大規模インフラ監視ツールは、次の要件を満たしている必要があります。
- ネットワークの規模に合わせて拡張可能
- 複数の拠点をリアルタイムに監視可能
- マルチベンダーのネットワーク装置をサポート
- 障害復旧の一次対応や定型作業を自動化
ユーザーごとのアクセス権の範囲設定が可能
上記に加えて、大企業向け監視ツールは使いやすく、高性能で、幅広い監視機能を備えている必要があります。
大企業向け監視ソリューション - OpManager
ManageEngineが提供するOpManagerは、大規模なネットワーク環境を一元監視・可視化できる統合監視ツールです。OpManagerは、スイッチ、ルーター、サーバー、仮想インフラ、インターフェース、ファイアウォール、ストレージ装置、その他のネットワーク装置を監視するための一元化された管理コンソールを備えています。この拡張性の高い大規模ネットワーク向け監視ツールを使用することで、ネットワークトラフィックを分析し、ネットワーク構成、スイッチポート、IPアドレスを管理できます。

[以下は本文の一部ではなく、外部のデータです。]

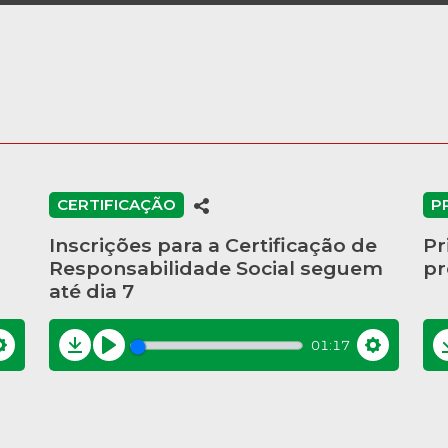
CERTIFICAÇÃO
P
Inscrições para a Certificação de
Pr
Responsabilidade Social seguem
pr
até dia 7
01:17
Settings
Download
Play
Settings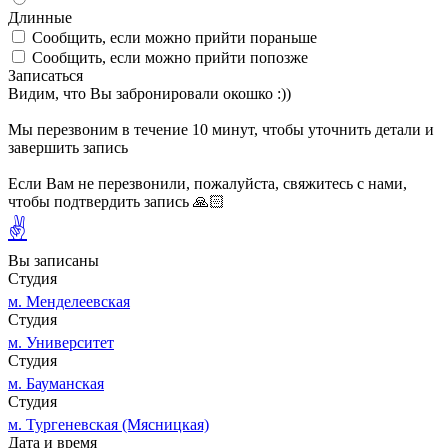
Длинные
Сообщить, если можно прийти пораньше
Сообщить, если можно прийти попозже
Записаться
Видим, что Вы забронировали окошко :))
Мы перезвоним в течение 10 минут, чтобы уточнить детали и
завершить запись
Если Вам не перезвонили, пожалуйста, свяжитесь с нами,
чтобы подтвердить запись 🙏🏻
✌
Вы записаны
Студия
м. Менделеевская
Студия
м. Университет
Студия
м. Бауманская
Студия
м. Тургеневская (Мясницкая)
Дата и время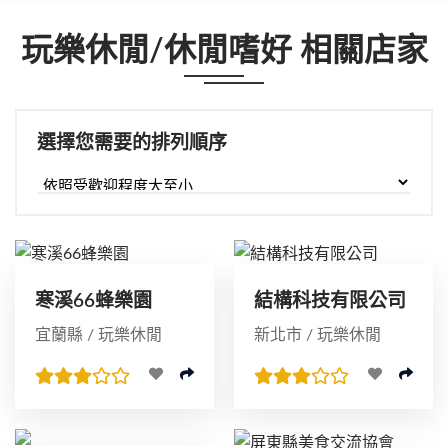
玩樂休閒/休閒嗜好 相關店家
選擇您需要的排列順序
寒溪66蜂樂園
結構科技有限公司
宜蘭縣 / 玩樂休閒
新北市 / 玩樂休閒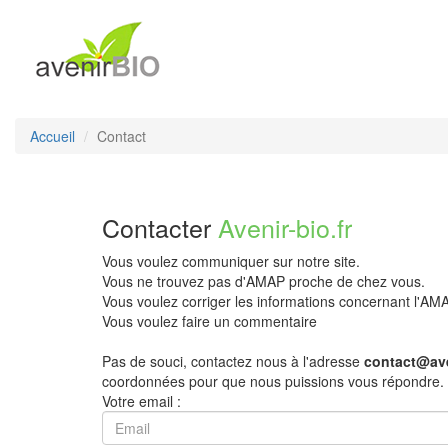
Accueil
Contact
Contacter
Avenir-bio.fr
Vous voulez communiquer sur notre site.
Vous ne trouvez pas d'AMAP proche de chez vous.
Vous voulez corriger les informations concernant l'A
Vous voulez faire un commentaire
Pas de souci, contactez nous à l'adresse
contact@ave
coordonnées pour que nous puissions vous répondre.
Votre email :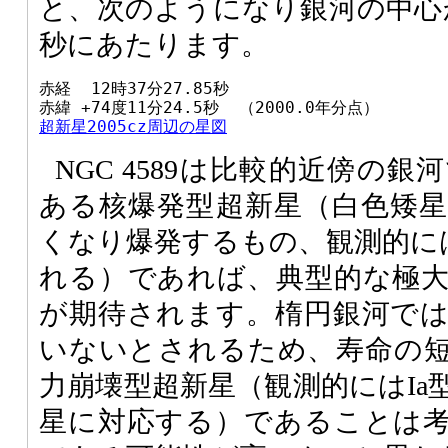
と、次のようになり銀河の中心か
秒にあたります。
赤経  12時37分27.85秒

超新星2005cz周辺の星図
NGC 4589は比較的近傍の
ある核爆発型超新星（白色矮
くなり爆発するもの、観測的には
れる）であれば、典型的な極大
が期待されます。楕円銀河で
いないとされるため、寿命の
力崩壊型超新星（観測的にはIa
星に対応する）であることは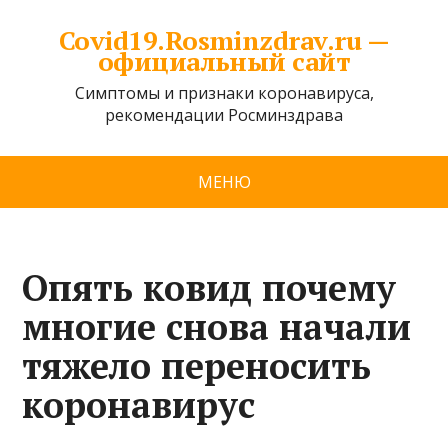
Covid19.Rosminzdrav.ru —
официальный сайт
Симптомы и признаки коронавируса,
рекомендации Росминздрава
МЕНЮ
Опять ковид почему
многие снова начали
тяжело переносить
коронавирус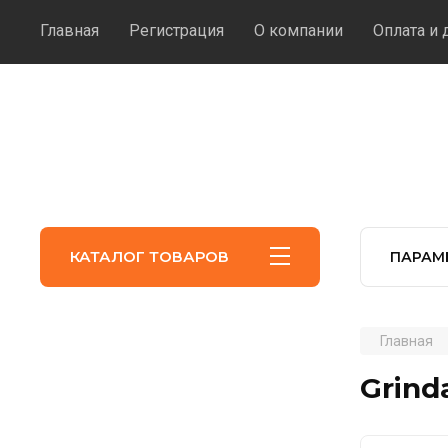
Главная
Регистрация
О компании
Оплата и 
КАТАЛОГ ТОВАРОВ
ПАРАМ
Главная
Grind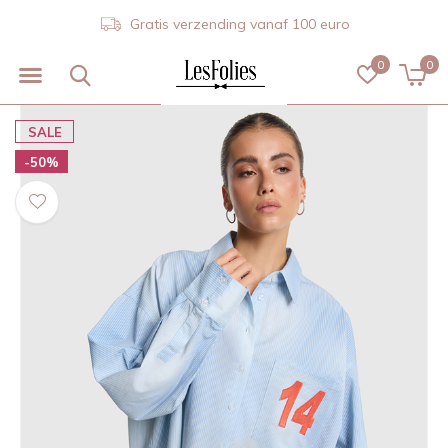
Gratis verzending vanaf 100 euro
0
0
SALE
-50%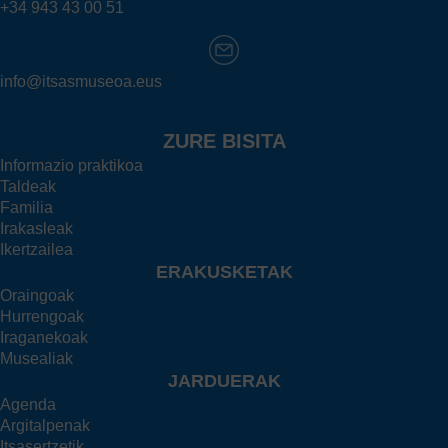
+34 943 43 00 51
info@itsasmuseoa.eus
ZURE BISITA
Informazio praktikoa
Taldeak
Familia
Irakasleak
Ikertzailea
ERAKUSKETAK
Oraingoak
Hurrengoak
Iraganekoak
Musealiak
JARDUERAK
Agenda
Argitalpenak
Itsasertzetik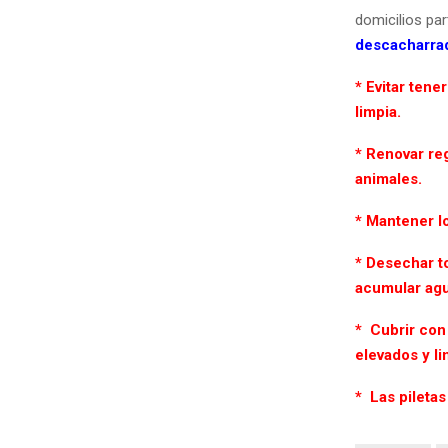
domicilios pa
descacharra
* Evitar ten
limpia.
* Renovar re
animales.
* Mantener l
* Desechar to
acumular agua
* Cubrir con
elevados y li
* Las pileta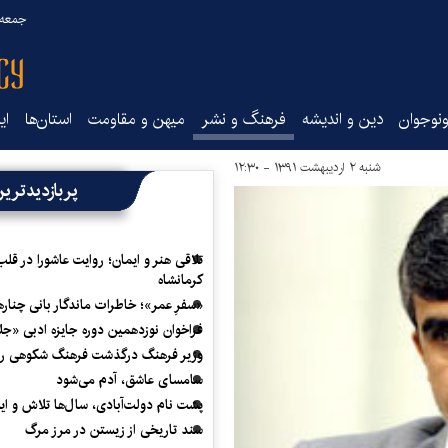
جمعه ۱۶ مرداد ۰۵
نوجوان
دین و اندیشه
فرهنگ و نشر
میهن و مقاومت
استان‌ها
ای
شنبه ۲ اردیبهشت ۱۳۹۱ - ۱۲:۳۰
پربازدیدتری
تلاقی هنر و ایمان؛ روایت عاشورا در قلب
کرمانشاه
«سفرِ عمر»؛ خاطرات ماندگار بانی چناره
فراخوان نوزدهمین دوره جایزه ادبی «ج
وزیر فرهنگ درگذشت فرهنگ شکوهی را
سامسای عاشق، آدم می‌شود
پشت نام دولت‌آبادی، سال‌ها تلاش و ا
سند تاریخی از زیستن در مرز مرگ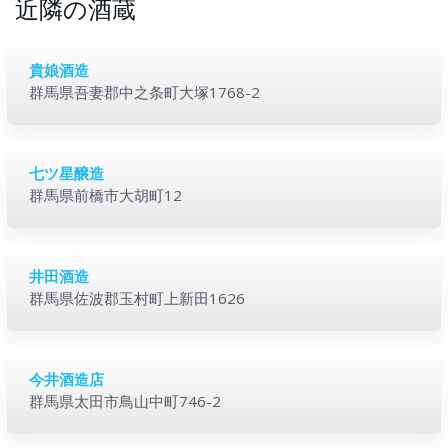
近隣の酒蔵
貴娘酒造
群馬県吾妻郡中之条町大塚1768-2
七ツ星醸造
群馬県前橋市大胡町12
井田酒造
群馬県佐波郡玉村町上新田1626
今井酒造店
群馬県太田市鳥山中町746-2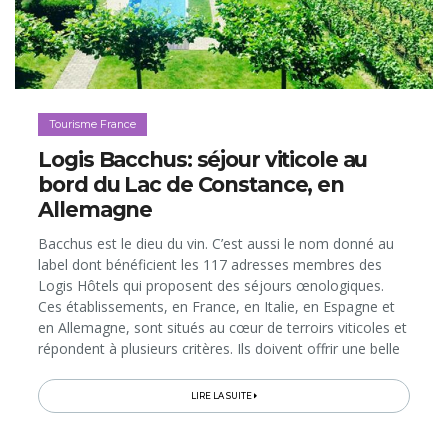
Tourisme France
Logis Bacchus: séjour viticole au
bord du Lac de Constance, en
Allemagne
Bacchus est le dieu du vin. C’est aussi le nom donné au
label dont bénéficient les 117 adresses membres des
Logis Hôtels qui proposent des séjours œnologiques.
Ces établissements, en France, en Italie, en Espagne et
en Allemagne, sont situés au cœur de terroirs viticoles et
répondent à plusieurs critères. Ils doivent offrir une belle
carte de vins dans leur restaurant (au moins 50
références, dont 25% de vins de la région), de la
LIRE LA SUITE
documentation sur les vignobles alentours, pouvoir
stocker dans de bonnes conditions les bouteilles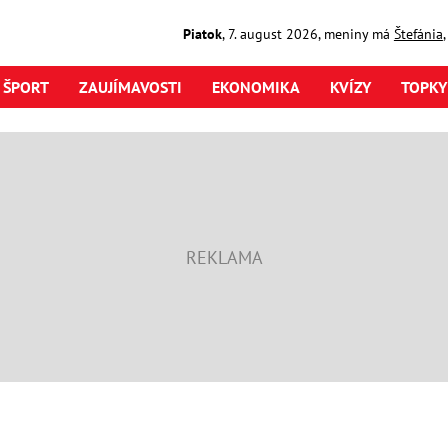
Piatok
,
7. august
2026
,
meniny má
Štefánia
ŠPORT
ZAUJÍMAVOSTI
EKONOMIKA
KVÍZY
TOPKY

エージェントレスな大規模ネットワーク管理ソフトウェア
エージェントベースのネットワーク監視ソリューションでは、IT管理者が、すべてのネットワーク装置にエージェントをインストールし、情報を収集して監視する必要があります。この方法は、装置の数が少ないITインフラには適していますが、装置の数が1,000台を超えるような大規模ネットワークでは現実的ではありません。エージェントレスな大規模ネットワーク向け監視ツールであるOpManagerを使用すれば、構成作業を簡素化できます。ITインフラへの導入も容易で、最短10分で監視を開始できます。
OpManager Enterprise Editionの特長
・拡張性:OpManagerは、拡張性の高いエンジンを搭載しています。OpManagerを使用すると、追加設定を行うことなく10,000台の装置を監視できます。
・リモート監視:OpManagerでは、拠点の数が増えてリソースが増大しても、統合コンソールでITインフラを監視できます。OpManagerの安定性の高い大企業向けのプローブ・セントラルによる分散構成により、ローカル/グローバルの拠点をリアルタイムに監視できます。
セントラルサーバーは、複数のプローブサーバーとデータを同期する統合コンソールとして機能します。プローブサーバーは、ポーリングエンジンとして機能し、ITインフラ内のルーター、スイッチ、ファイアウォール、サーバー、ネットワーク装置の障害とパフォーマンスを監視します。プローブサーバーは、定期的にセントラルサーバーとデータを同期します。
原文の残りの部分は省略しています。